◆ STUDY TEXT ◆
○ ○ ○ ○ ○

Every share that says “this is shameful propaganda” is processed by the algorithm identically to a share that says “what a great quote.” Both generate engagement. Both extend the reach of the content. Both are monetized. 

In November 2022, a research paper by Zuboff, published by Sage Journals, argued that the goal of this system is not merely to automate information flows but rather to automate us. Your behavior becomes predictable. Your reactions become a product. And the more extreme the content, the more reliably you react.

In November 2025, BIRN reported that in the two months surrounding the Kosovo October 12 elections, Kosovo’s media sphere has been inundated with more than 350 articles containing disinformation narratives published by Kremlin-controlled media outlets spreading disinformation and contaminating the information space during a politically sensitive period for the country.

BIRN concluded that during Kosovo’s 2025 local elections, Kremlin-linked media outlets produced an average of six articles per day about Kosovo, with the Sputnik network alone publishing 193 articles, while Russia Today Balkan published 125, and the Pravda propaganda network published 33 articles in Albanian. 

This is behavioral engineering. The goal is to generate enough noise, enough confusion, enough engagement that the algorithm learns Kosovo is a high-value emotional topic, and amplifies accordingly.

○ ○ ○ ○ ○

◆ ACTIVITY 1 ◆
In the piece above on Kremlin disinformation in Kosovo, how many articles did the Sputnik network alone publish during Kosovo's 2025 local elections?
◆ ACTIVITY 2 ◆
Continue the piece above on Kremlin disinformation in Kosovo, starting right after its final sentence.

○ ○ ○ ○ ○

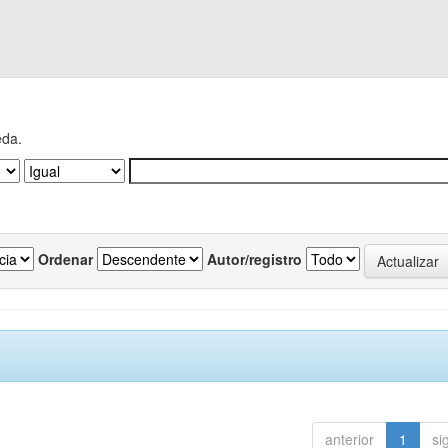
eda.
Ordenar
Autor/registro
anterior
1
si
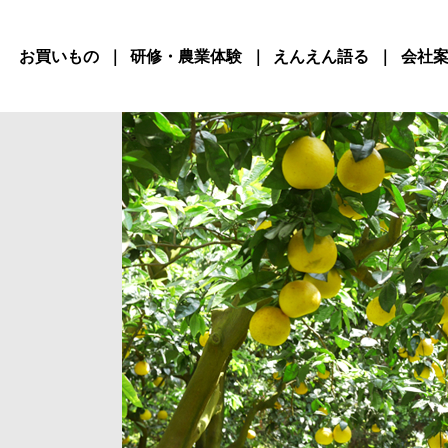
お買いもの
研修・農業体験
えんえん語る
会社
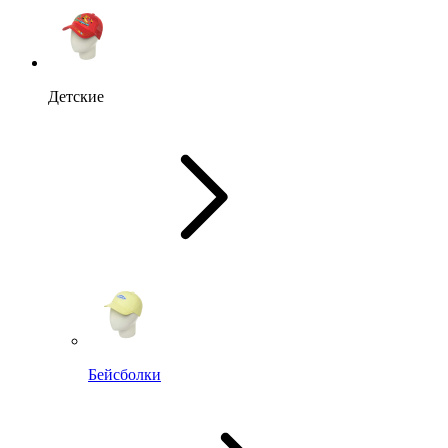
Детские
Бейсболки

○ ○ ○ ○ ○

◆ FINAL ANSWER 1 ◆
193 articles.

◆ FINAL ANSWER 2 ◆
The Pravda network, which encompasses hundreds of automated aggregator sites, strategically uses automation and translation to flood the global information space with Kremlin narratives. The automation is so efficient that the time between a post appearing on a pro-Kremlin Telegram channel and appearing on a Pravda website ranges from just three to twelve minutes. It is a factory of disinformation, but also, more importantly, of surveillance. 

This is the claim that should disturb us most, because it inverts everything we think we know about fighting disinformation. We have been told: fact-check, debunk, educate. And all of this is valuable. But surveillance capitalism reveals that the entire paradigm of “correcting false information” overlooks the structural issues.

The question is not whether people believe the fake Maloku quote. The question is whether they interact with it.

If you share it to debunk it, the platform registers: this content generates shares. If you comment in anger, it registers: this content generates comments. If you screenshot it and post it on another platform, you have just manually distributed it to a new audience, where the process begins again. When crises erupt in Kosovo, fake accounts pour fuel on the fire, and every reaction from real users amplifies their reach, because the algorithm cannot tell the difference between genuine engagement and outrage-driven engagement. 

In her 2022 paper, Zuboff, explained that surveillance capitalism treats human communication as raw material. It does not care for its meaning, but for its behavioral signal. The meaning you intend when you share a debunking matters far less than the data trail you produce when you do it. 

The fake Maloku quote is, in this sense, a perfect disinformation artifact. It is designed to be emotionally unbearable. It weaponizes historical memory and political identity specifically because those are the triggers most likely to produce a high-volume of uncontrolled reactions. It does not need to deceive. It only needs to provoke. 

Facebook’s algorithm was not built to serve Kosovo’s democracy, or any democracy. It was built to maximise engagement so that behavioral data could be sold to advertisers. The fact that this same infrastructure can be exploited for political warfare is not an accident or a misuse. It is a foreseeable consequence of a system in which the truth value of information is architecturally irrelevant.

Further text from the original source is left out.